Solution to Exercise

Load the packages
# load packages
library(tidyverse)
library(here)
Load the data
# load the data
filepath <- here("data","iris.csv")
iris<-read_csv(filepath)
Inspect the data
#inspect it
glimpse(iris)
## Rows: 150
## Columns: 5
## $ Sepal.Length <dbl> 5.1, 4.9, 4.7, 4.6, 5.0, 5.4, 4.6, 5.0, 4.4, 4.9, 5.4, 4.…
## $ Sepal.Width  <dbl> 3.5, 3.0, 3.2, 3.1, 3.6, 3.9, 3.4, 3.4, 2.9, 3.1, 3.7, 3.…
## $ Petal.Length <dbl> 1.4, 1.4, 1.3, 1.5, 1.4, 1.7, 1.4, 1.5, 1.4, 1.5, 1.5, 1.…
## $ Petal.Width  <dbl> 0.2, 0.2, 0.2, 0.2, 0.2, 0.4, 0.3, 0.2, 0.2, 0.1, 0.2, 0.…
## $ Species      <chr> "setosa", "setosa", "setosa", "setosa", "setosa", "setosa…

There is only one variable per column and each variable appears only once in each row, so the data is tidy

Group the data by species and find the mean sepal length and sepal width for each one
means_table<-iris %>%
  group_by(Species) %>%
  summarise(mean.sepal.length=mean(Sepal.Length),mean.sepal.width=mean(Sepal.Width))
means_table
Scatter plot of sepal length against sepal width
# Scatter plot, sepal length vs sepal width
iris %>%
  ggplot(aes(x=Sepal.Width,y=Sepal.Length,color=Species))+
  geom_point()+
  xlab('Sepal Width')+
  ylab('Sepal Length')+
  theme_cowplot()

There appears to be a positive correlation between sepal length and sepal width for each of the species.

Box plot

This next plot is useful overall but has a feature of questionable usefulness.

# Box plots for sepal length
iris %>%
  ggplot(aes(x=Species,y=Sepal.Length,fill=Species))+
  geom_boxplot()+
  theme_cowplot()+
  theme(legend.position="none") # remove the legend as it is redndant in this plot

It looks as though the sepal lengths do differ between species, with setosa < versicolor < virginica.
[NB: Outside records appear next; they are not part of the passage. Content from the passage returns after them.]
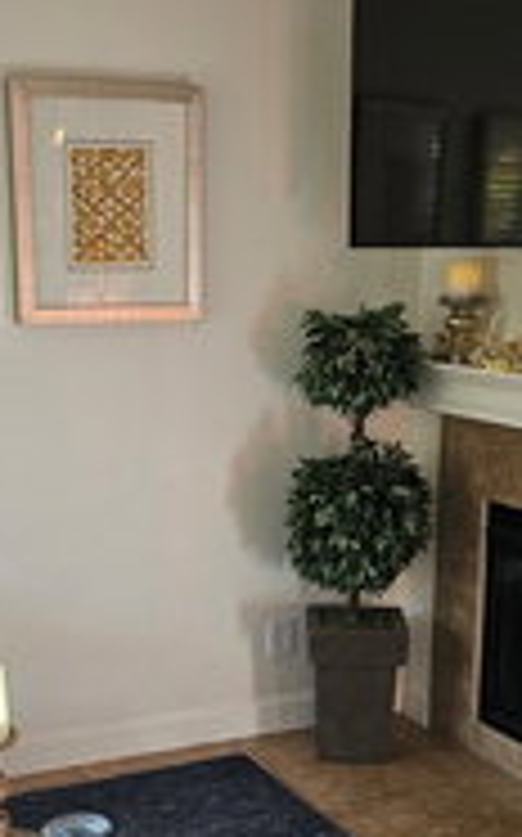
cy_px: 598
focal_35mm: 56
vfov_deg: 35.7
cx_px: 236
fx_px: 1277
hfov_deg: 23.1
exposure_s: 1/120
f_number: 1.7
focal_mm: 6.3
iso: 500
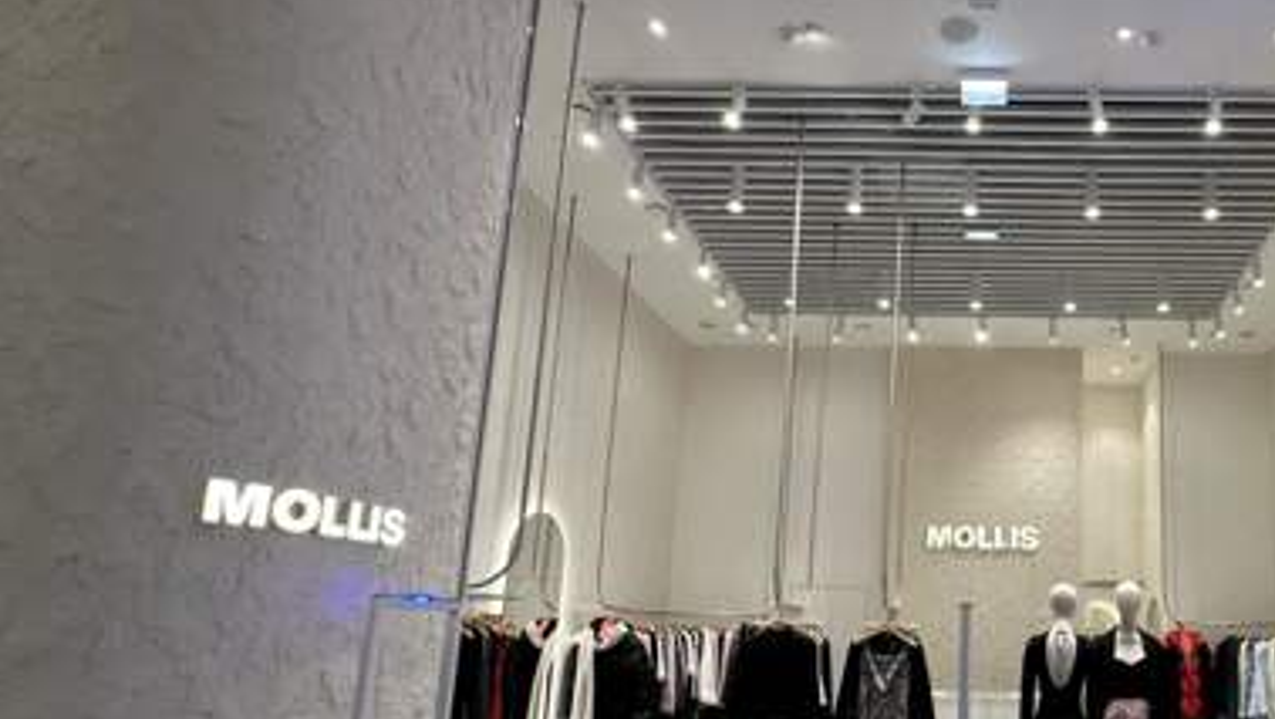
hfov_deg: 68.2
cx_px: 988
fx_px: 846
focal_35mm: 25
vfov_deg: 45.2
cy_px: 488
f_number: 2.2
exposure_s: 1/86
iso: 125
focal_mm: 2.22
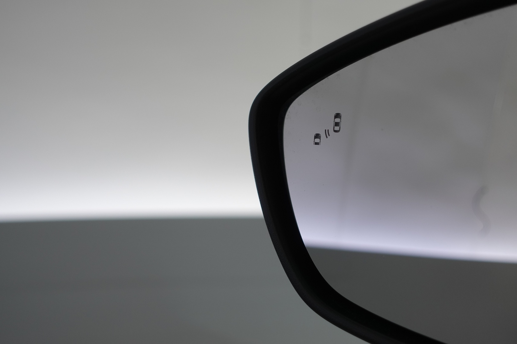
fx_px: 689
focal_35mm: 48
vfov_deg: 28.1
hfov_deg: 41.1
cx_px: 258
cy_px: 172
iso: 160
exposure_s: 1/50
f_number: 2.8
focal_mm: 18.2
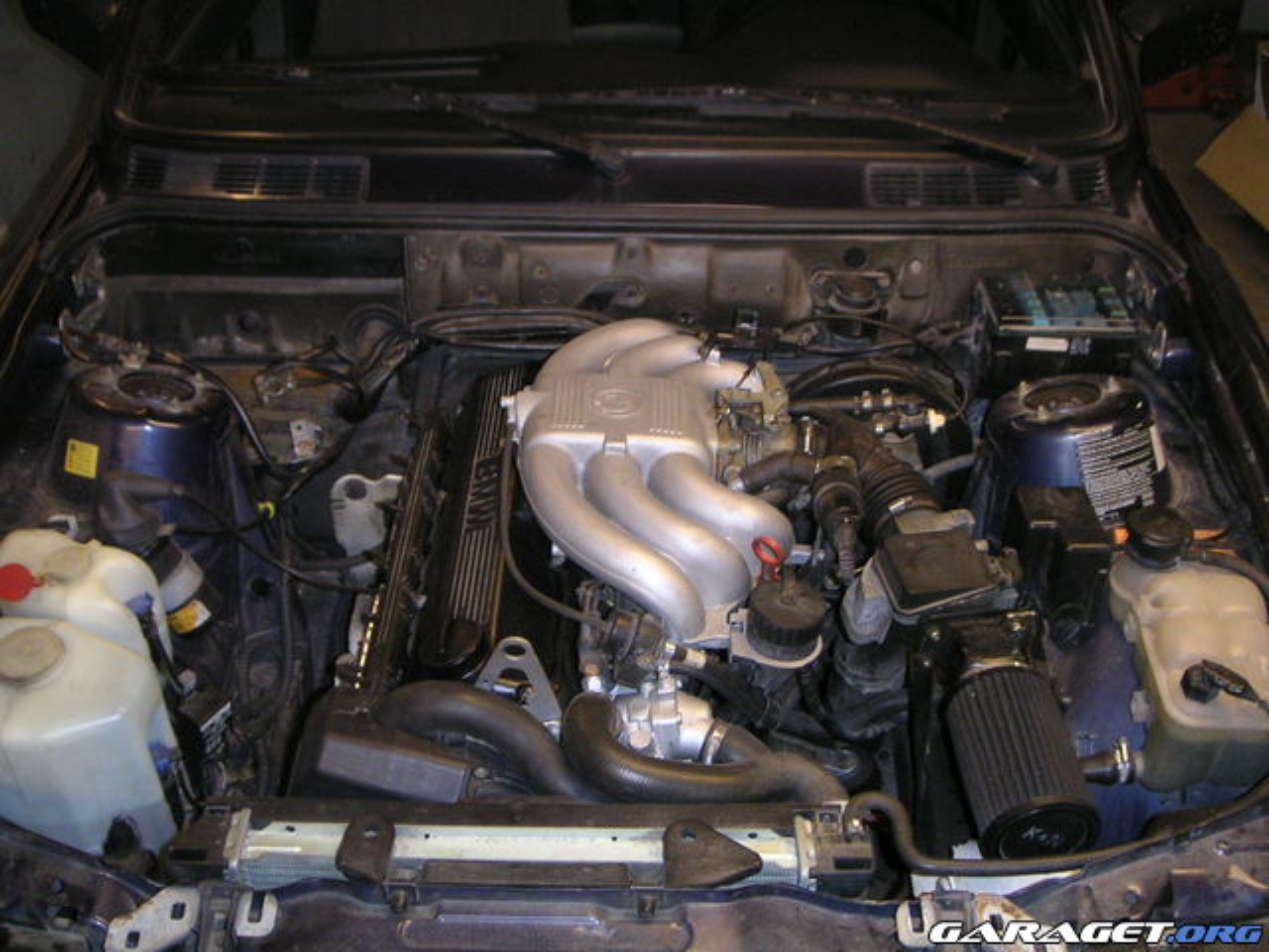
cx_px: 634
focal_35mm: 38
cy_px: 476
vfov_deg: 37.7
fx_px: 1393
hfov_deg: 49.0
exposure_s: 1/45
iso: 160
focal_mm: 6
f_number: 2.8
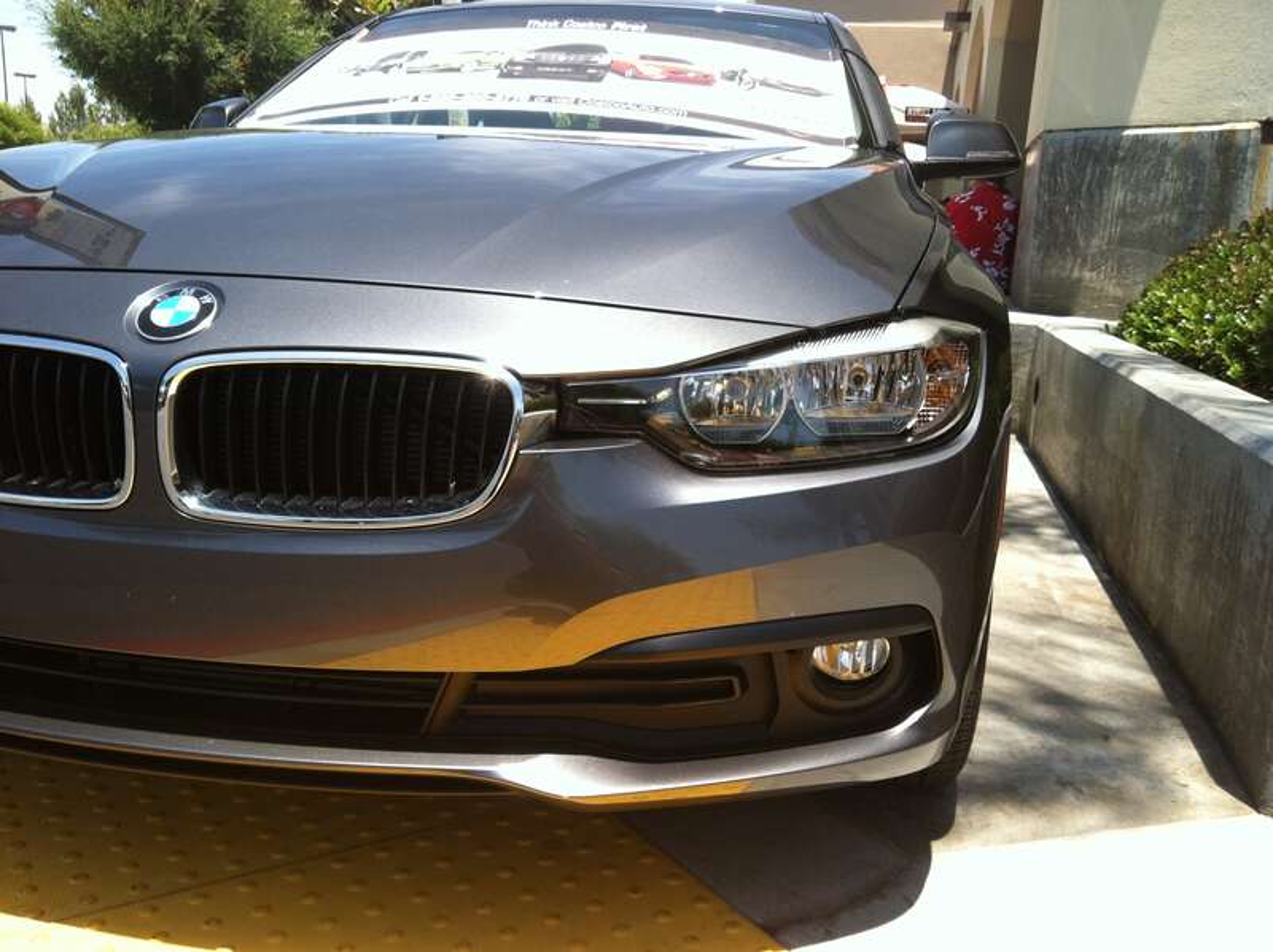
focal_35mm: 35
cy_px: 476
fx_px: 1286
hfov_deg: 52.7
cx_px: 636
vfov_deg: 40.6
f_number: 2.8
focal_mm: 3.85
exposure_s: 1/566
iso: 80
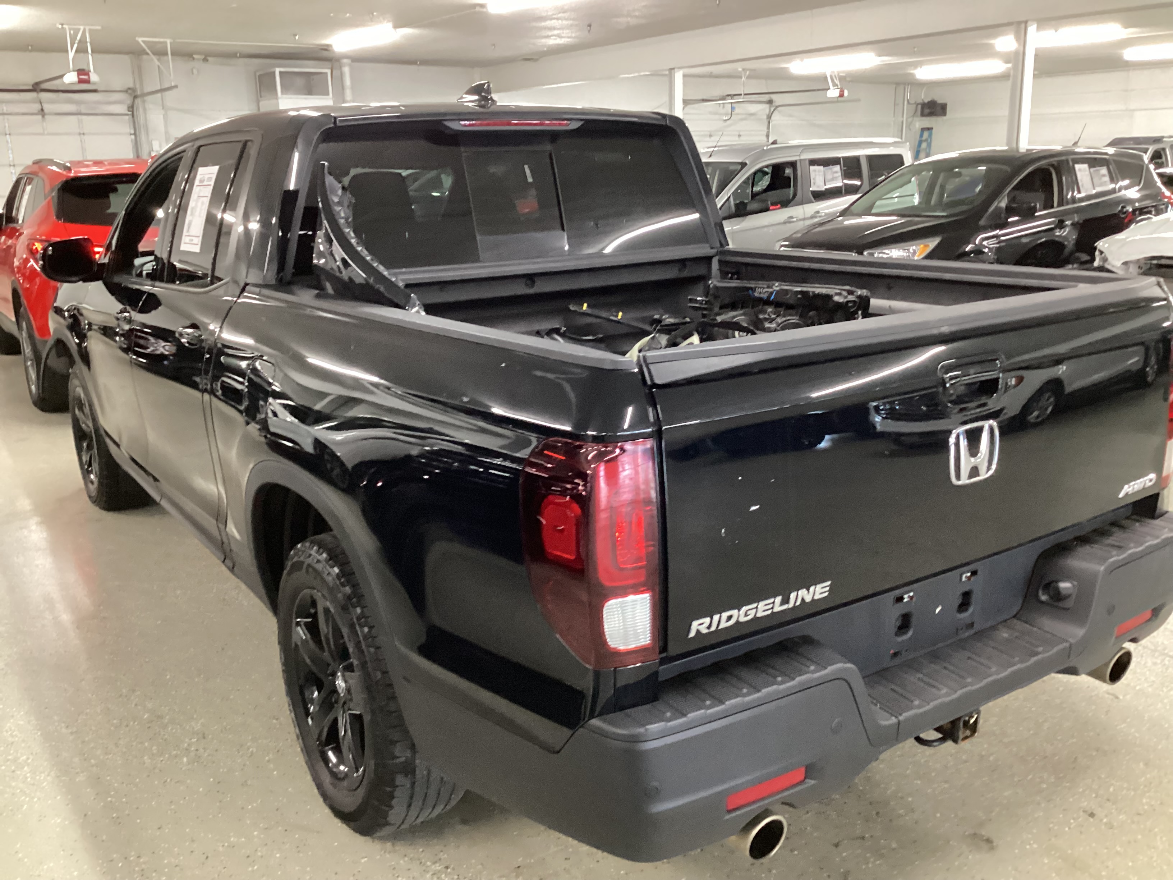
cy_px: 440
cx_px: 586
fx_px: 1050
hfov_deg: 58.4
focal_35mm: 31
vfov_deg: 45.4
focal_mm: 3.3
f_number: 2.4
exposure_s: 1/30
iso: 400
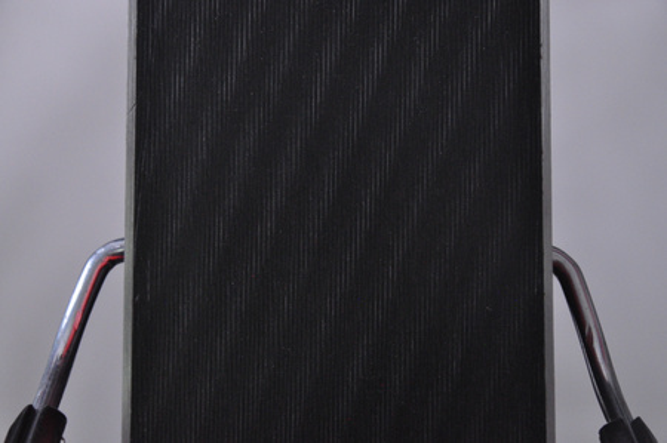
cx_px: 334
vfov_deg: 8.7
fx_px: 2915
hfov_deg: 13.1
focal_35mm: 158
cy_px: 222
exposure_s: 1/125
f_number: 9.5
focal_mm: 105
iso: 3200
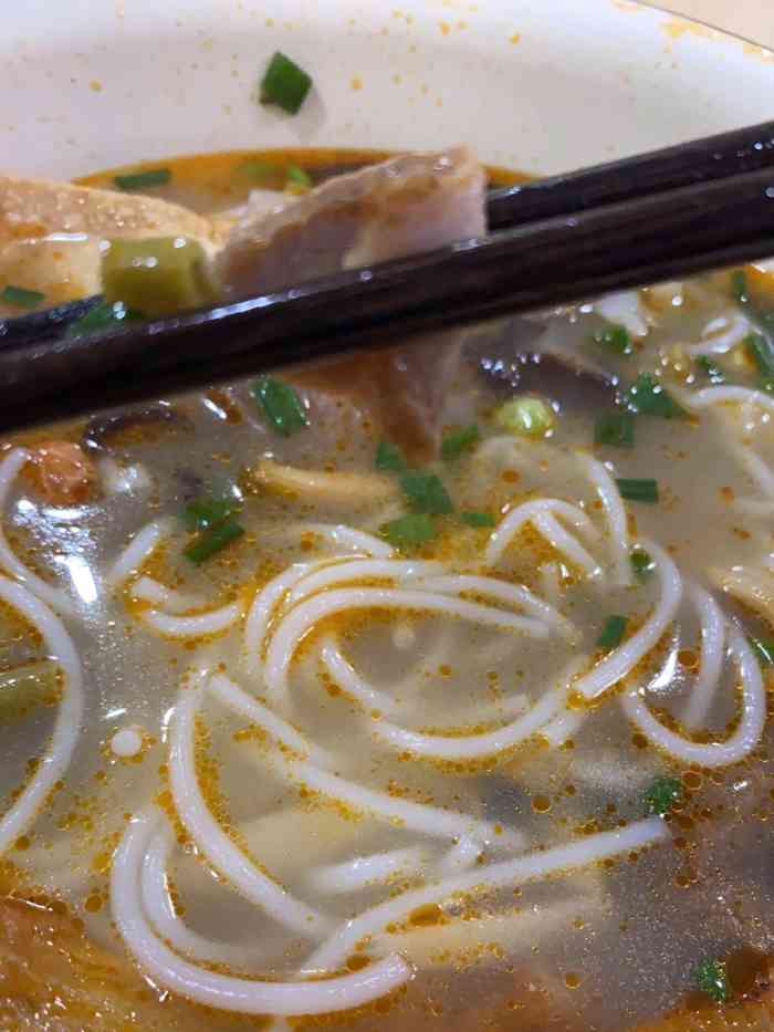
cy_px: 516
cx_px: 387
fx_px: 1788
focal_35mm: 60
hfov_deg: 24.4
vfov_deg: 32.2
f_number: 1.8
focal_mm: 4.25
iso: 320
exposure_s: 1/50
Having seen this plot and got this idea we would next properly establish whether or not the observed differences could be down to chance by using, preferably, a parametric test such as an ANOVA or, if the data did not permit that, its less powerful non-parametric equivalent, the Kruskal-Wallis test.

Now, does the use of colour add information to this plot? Hint: no! It possibly even confuses the reader by making them think there is some other feature that differentiates the three sets of measurement besides that they relate to different species. The species are displayed on the x-axis, so what do the coulrs do for us? Nothing, so best leave them out.

Histograms
# Histograms for sepal width, one for each species, one above the other
iris %>%
  ggplot(aes(x=Sepal.Width))+
  geom_histogram()+
  facet_wrap(~Species,ncol=1) +
  theme_cowplot()

This defaults to 30 bins, which is too many for these data. You end up with too few points in each bin and a very ragged looking histogram. Let’s reduce it until we get something that looks about right:

iris %>%
  ggplot(aes(x=Sepal.Width))+
  geom_histogram(bins=10)+
  facet_wrap(~Species,ncol=1) +
  theme_cowplot()

I think that for this data set, around 10 bins is ‘about right’. What happens if we make the bin number too low?

Each data set is roughly symmetrically distributed. They could well be normally distributed but it is difficult to tell from histograms of small samples. A more effective graphical way to tell is to use [quantile-quantile plots](https://rpubs.com/mbh038/725314.

The sepal width of setosa appears to be greater than that of the other two, between which there is no obvious difference. We can see this easily because we have used facet_wrap() and placed the sub-figures one above the other.